As agreed on the previous night, at 8.30 in the morning, all six of us had breakfast together. David and Oihana drove to where we spent the night (near Alex and Simona’s apartment) and parked right next to our van. We opened the doors on both cars and created a proper breakfast area. Jay scrambled about 20 eggs.
After hugging everyone goodbye and promising to meet David and Oihana again somewhere on the road, we moved on. We decided not to spend a night in Bucharest because we were feeling tired of travelling again. Instead, we wanted to find a nice place on the coast and spend a couple of nights there, just relaxing. Our GPS said it will take us about 5 hours to Constanta so we decided that was where we were going to spend the night.

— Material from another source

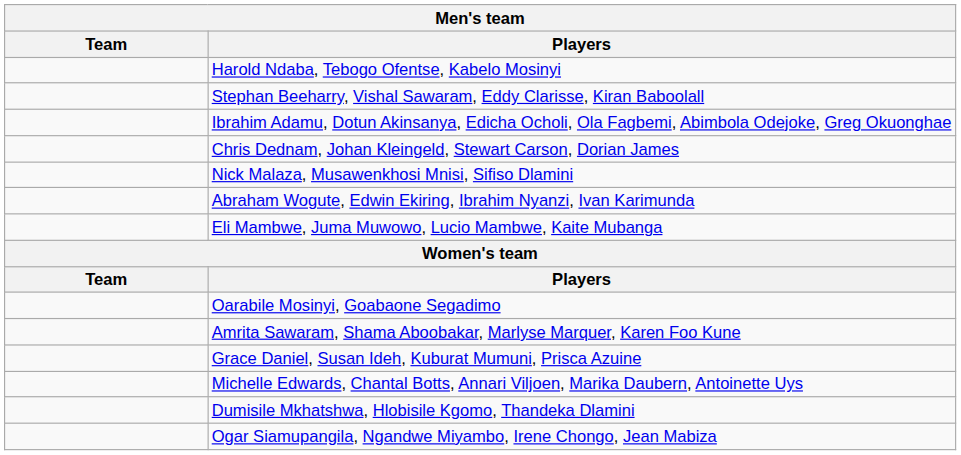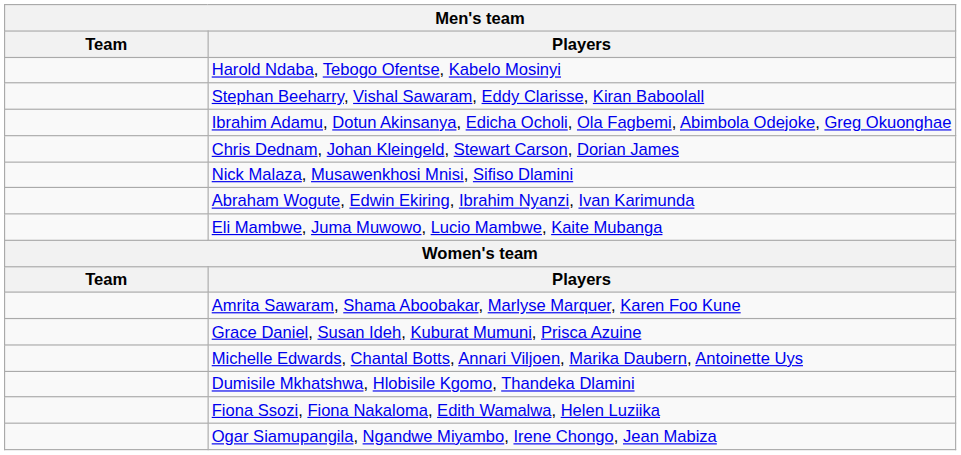- row: Oarabile Mosinyi, Goabaone Segadimo
+ row: Fiona Ssozi, Fiona Nakaloma, Edith Wamalwa, Helen Luziika
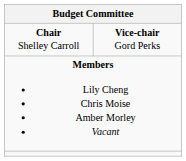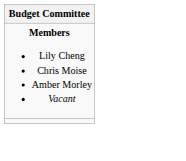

On our way there, we stopped at the Bran castle. I guess you can’t really drive through Transylvania without visiting at least one of Dracula’s castles. It turned out that lots of people thought the same thing, so it was jam-packed full of tourists. If you ever find yourself wanting for tacky vampire memorablia, this is the place to go. It was very beautiful, but had absolutely nothing to do with Vlad Dracul, of course.
We quickly left the castle and drove on, across the mountains, out of Transylvania and to the east. The A1 motorway took us to Bucharest and we ended up actually driving through the city so I got to see the enormous parliament building.
Then our GPS took us out of the town on some weird, unfinished roads, but it seemed to be route of escape. The motorway A2 took us across the Danube and 70 kilometres short of Constanta. It was almost dark by then and everything looked amazingly weird – huge amounts of water, marshland, big iron bridges for cars and trains and a proper gypsy town in the marshland. The A2 was perfectly straight with just fields on both sides of it.
Jay drove the last 70 kilometres in the dark. By the time we arrived in Constanta, it was almost 11 p.m. We parked in a residential area and I had problems sleeping again. It was really hot and the seagulls kept me up through the night.
For the record, I learnt that seagulls can sound like: babies, cats, dogs and pretty much anything they want.